River Cats win. . . eventually
“Baseball is a slow, sluggish game, with frequent and trivial interruptions, offering the spectator many opportunities to reflect at leisure upon the situation on the field: This is what a fan loves most about the game.”
First off, let me get this out of the way: Your Sacramento River Cats continued Sactown’s ownage of all things Anaheim with Tuesday night’s 2-0 victory over the Salt Lake Bees, the AAA affiliate of the Los Angeles Angels of that town in Orange County that tried to steal the Kings.
Anthony "Home" Recker, who extended his hitting streak to seven games with a second inning double, had a hand in both River Cats runs. After Adrian Cardenas led off the home half of the eighth with a double, Recker smacked a single to left, bringing Carednas home for the first run of the game. The River Cats catcher later came around to score the second and final run on a sacrifice bunt by DH Adam Heether.
Trystan Magnuson (3 saves, 1.88 ERA), the fifth River Cats pitcher of the evening, pitched a 1-2-3 ninth to seal the victory for the fourth River Cats pitcher of the evening, Joey Devine (3-0, 0.00).

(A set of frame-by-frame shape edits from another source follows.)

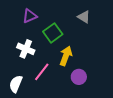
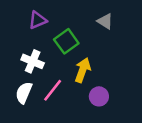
white semicircle: (16, 84) -> (24, 93), moved

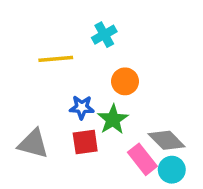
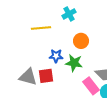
green star: (113, 119) -> (74, 63), turned -30
red square: (85, 142) -> (46, 76), moved

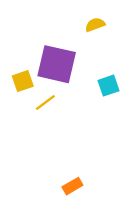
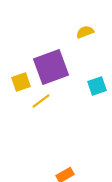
purple square: (57, 64) -> (51, 67), turned -33

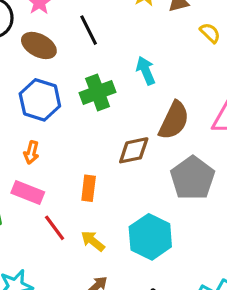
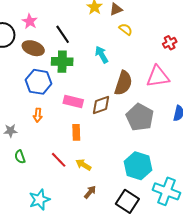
yellow semicircle: (210, 33) -> (126, 29), moved
green cross: (98, 92) -> (62, 62), moved, turned 30
pink rectangle: (28, 192) -> (73, 102), moved
cyan hexagon: (150, 237) -> (138, 166), moved

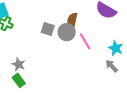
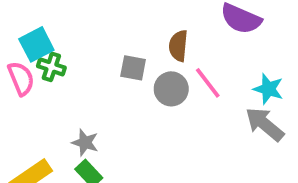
gray circle: (67, 32) -> (171, 89), moved
gray arrow: (112, 66) -> (265, 124), size x1.5

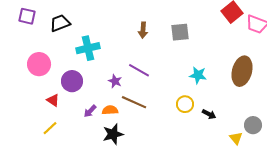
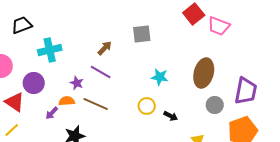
brown arrow: (143, 30) -> (105, 48), moved, turned -140
red triangle: (53, 100) -> (15, 102), size x1.5
orange semicircle: (110, 110) -> (67, 101), moved
gray circle: (253, 125) -> (215, 105), moved

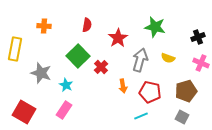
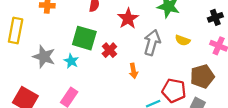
green square: (78, 56) -> (84, 38), turned -30
cyan star: (66, 85) -> (71, 61), moved
red pentagon: (150, 92) -> (174, 91), moved

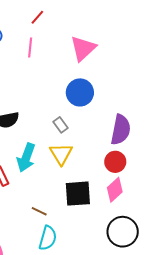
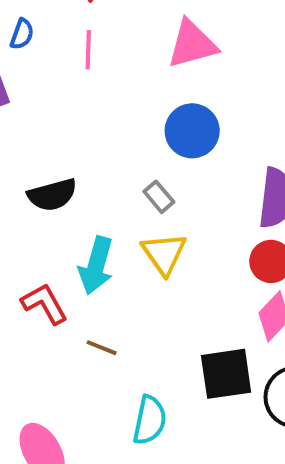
pink triangle: (83, 48) -> (192, 44), turned 32
black square: (78, 194) -> (226, 374), moved
brown line: (39, 211) -> (102, 348), moved

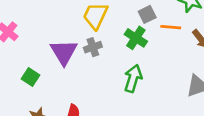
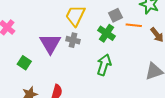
gray cross: (93, 47) -> (73, 40), turned 32

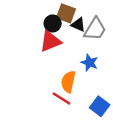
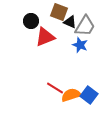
black circle: (53, 23) -> (31, 21), moved
blue star: (90, 63) -> (80, 45), moved
orange semicircle: (68, 82) -> (71, 95), moved, turned 60

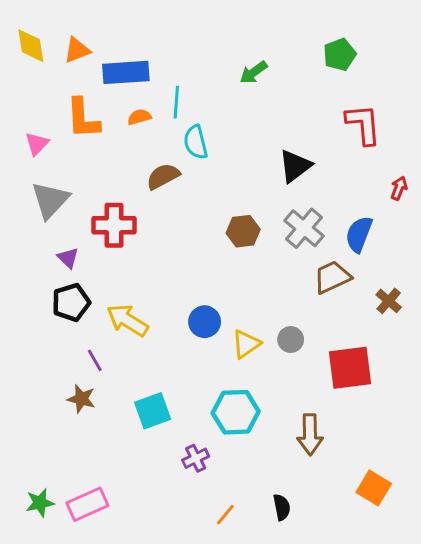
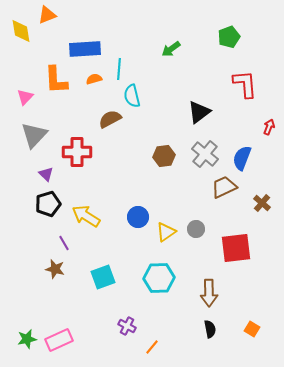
orange triangle: (77, 50) -> (47, 15), moved
purple cross: (196, 458) -> (127, 326), moved, turned -36
orange square: (374, 488) -> (252, 329), size x0.7
black semicircle: (282, 507) -> (210, 329), moved

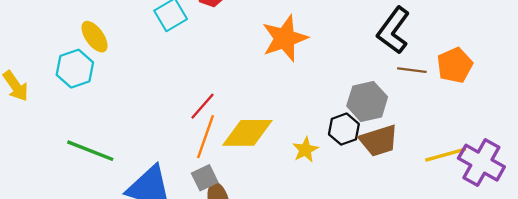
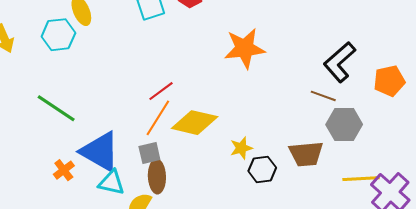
orange pentagon: (455, 65) -> (389, 81), moved
brown line: (412, 70) -> (323, 96), moved
gray hexagon: (367, 101) -> (344, 124), moved
black hexagon: (344, 129) -> (262, 169), moved

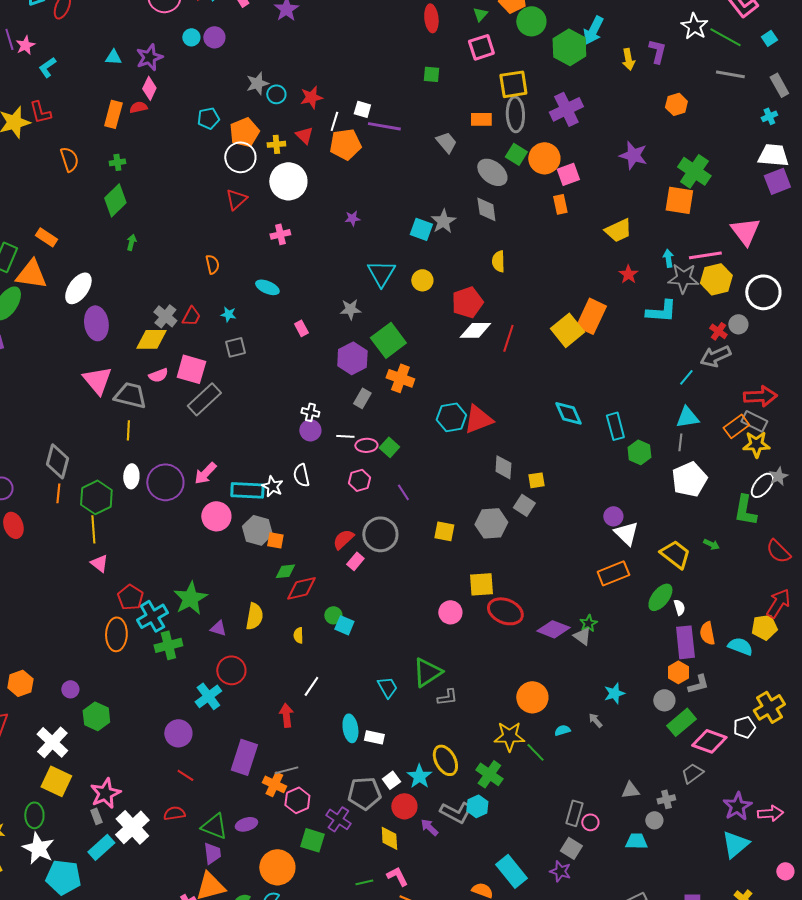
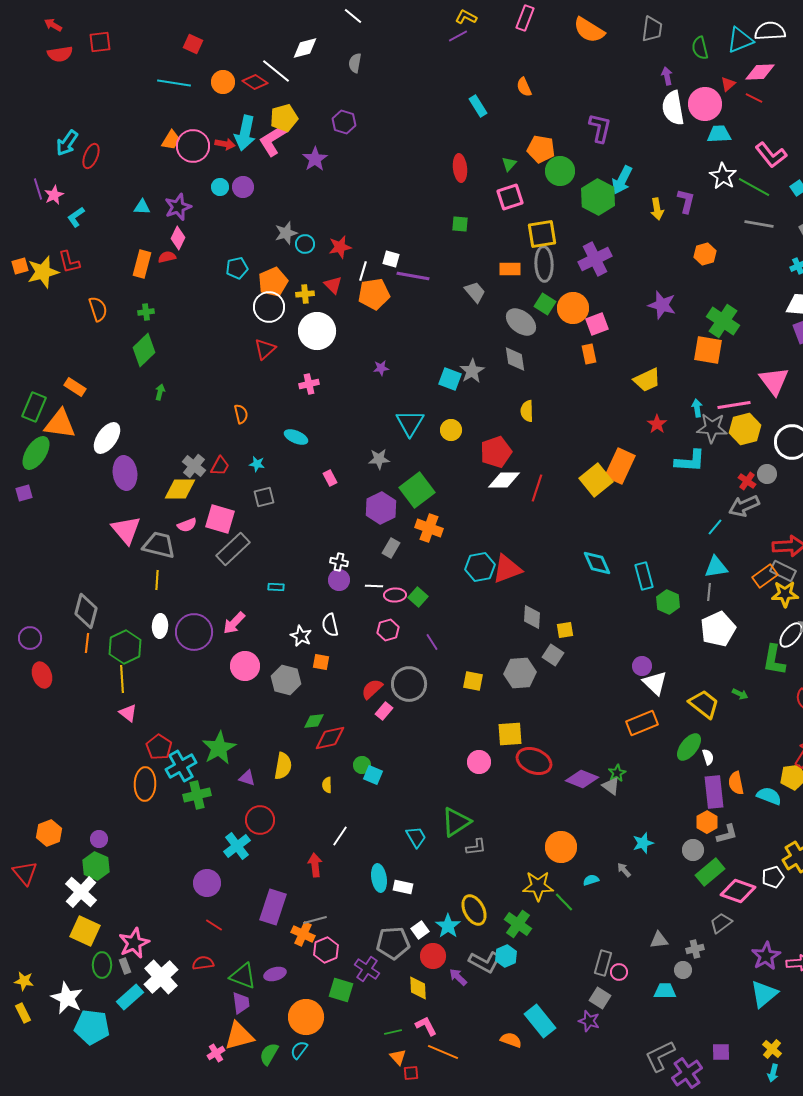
cyan rectangle: (247, 490) -> (276, 587), moved, size x0.5
orange square: (275, 540) -> (321, 662), moved
green hexagon: (96, 716) -> (96, 866), moved
green ellipse: (34, 815) -> (102, 965), moved

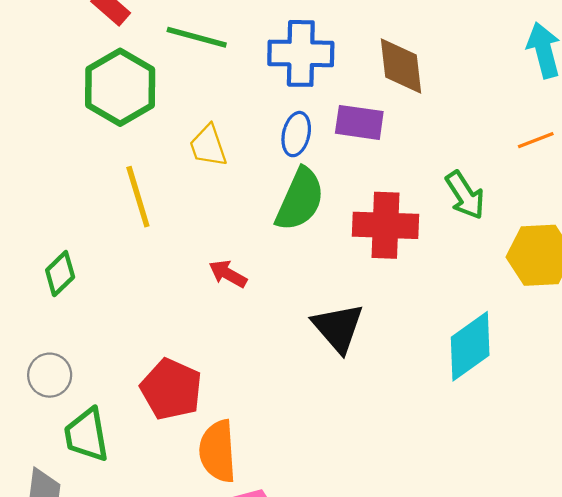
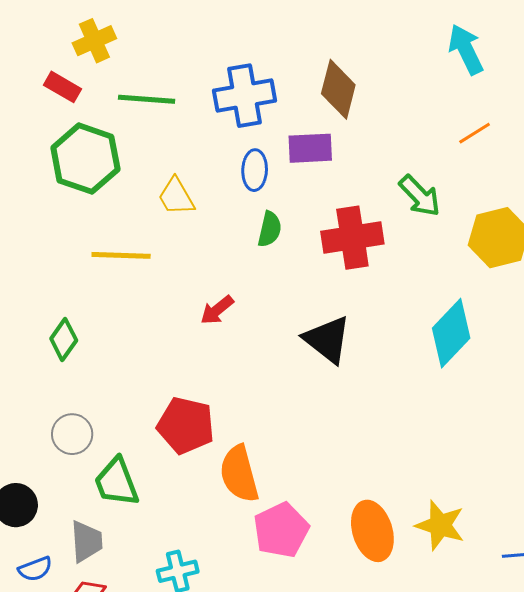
brown diamond: (401, 66) -> (338, 89), turned 32
yellow line: (138, 197) -> (121, 255), turned -60
green semicircle: (300, 199) -> (270, 229), size x0.6
red arrow: (228, 274) -> (217, 310), turned -57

Now that we’ve gotten that over with, I can get to the meat of the issue: This was, without question, the worst game of baseball that I have ever had the misfortune to watch.
As Ed Abbey noted up top, baseball at its best is slow-moving, and this was not baseball at its best. This was molasses in January. As a general rule, the more action a game has, the longer it takes to be played to completion. A 12-11 barn-burner will most likely be over three hours, while a 1-0 pitchers duel may clock in at just over two hours. Action takes longer than a lack thereof.
Somehow, the laws of baseball physics ceased to exist in Tuesday’s games kitchen. We had all the slow drudgery of a slug fest without any of the excitement. We had the total lack of offense of a great pitchers duel, without the great pitching.
Through seven innings, the two teams combined for 15 strikeouts and 11 walks. That’s 26 at-bats without a ball being put into play. Through seven innings the two teams had combined for seven hits … and seven pitchers. The eighth pitcher entered the game in the top of the eighth … of a 0-0 game.
Salt Lake starter Ryan Ketchner threw 94 pitches in three innings of work. The River Cats left eight men on base in those three innings. Nine would have been a record (they tied the record for men left on base through two innings with six. This record will never be broken).
River Cats starter Bobby Cramer only lasted 3 2/3 innings. In a game that was 0-0 through seven, neither starter got through the fourth. That has got to be some sort of record.
River Cats batters saw 170 pitches in the eight innings in which they batted. There were 36* full counts. There were 67* pick-off throws.
In between the third and fourth innings, as if to mock our pain, they had the crowd pick their favorite of three Ke$ha songs. In a related note, I just found out that Ke$ha has three songs. "Tick Tock" won. Everyone else lost.
Cricket thought this game was boring.
"War and Peace" thought this game was too long.
In the middle of the eighth, I snapped.
I watched the eighth inning rally on a TV in the bowels of the stadium and listened to the top of the ninth on my way back to Midtown. If I had decided to stay in the press box, the game would probably still be going as we speak, knotted at zeros in the 112th inning (another record).
Nobody wanted that, so I took off, and set the rally into motion.